▸ Problem statement
Repeat the data exactly as given below, dropping every picture.

*** Records to use

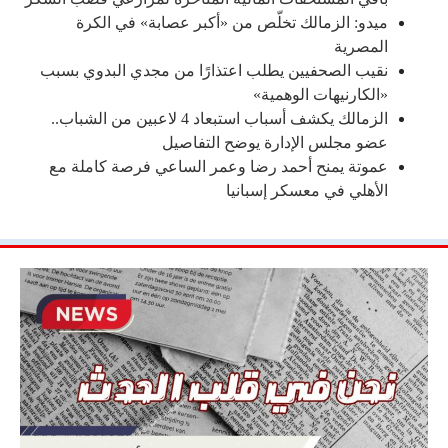
ميدو: الزمالك تخلّص من «أكبر عصابة» في الكرة
المصرية
نقيب الصحفيين يطلب اعتذارًا من مجدي البدوي بسبب
«الكارنيهات الوهمية»
الزمالك يكشف أسباب استبعاد 4 لاعبين من الشباب..
عضو مجلس الإدارة يوضح التفاصيل
عموتة يمنح أحمد رضا وعمر الساعي فرصة كاملة مع
الأهلي في معسكر إسبانيا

******

▸ Finished task
ميدو: الزمالك تخلّص من «أكبر عصابة» في الكرة
المصرية
نقيب الصحفيين يطلب اعتذارًا من مجدي البدوي بسبب
«الكارنيهات الوهمية»
الزمالك يكشف أسباب استبعاد 4 لاعبين من الشباب..
عضو مجلس الإدارة يوضح التفاصيل
عموتة يمنح أحمد رضا وعمر الساعي فرصة كاملة مع
الأهلي في معسكر إسبانيا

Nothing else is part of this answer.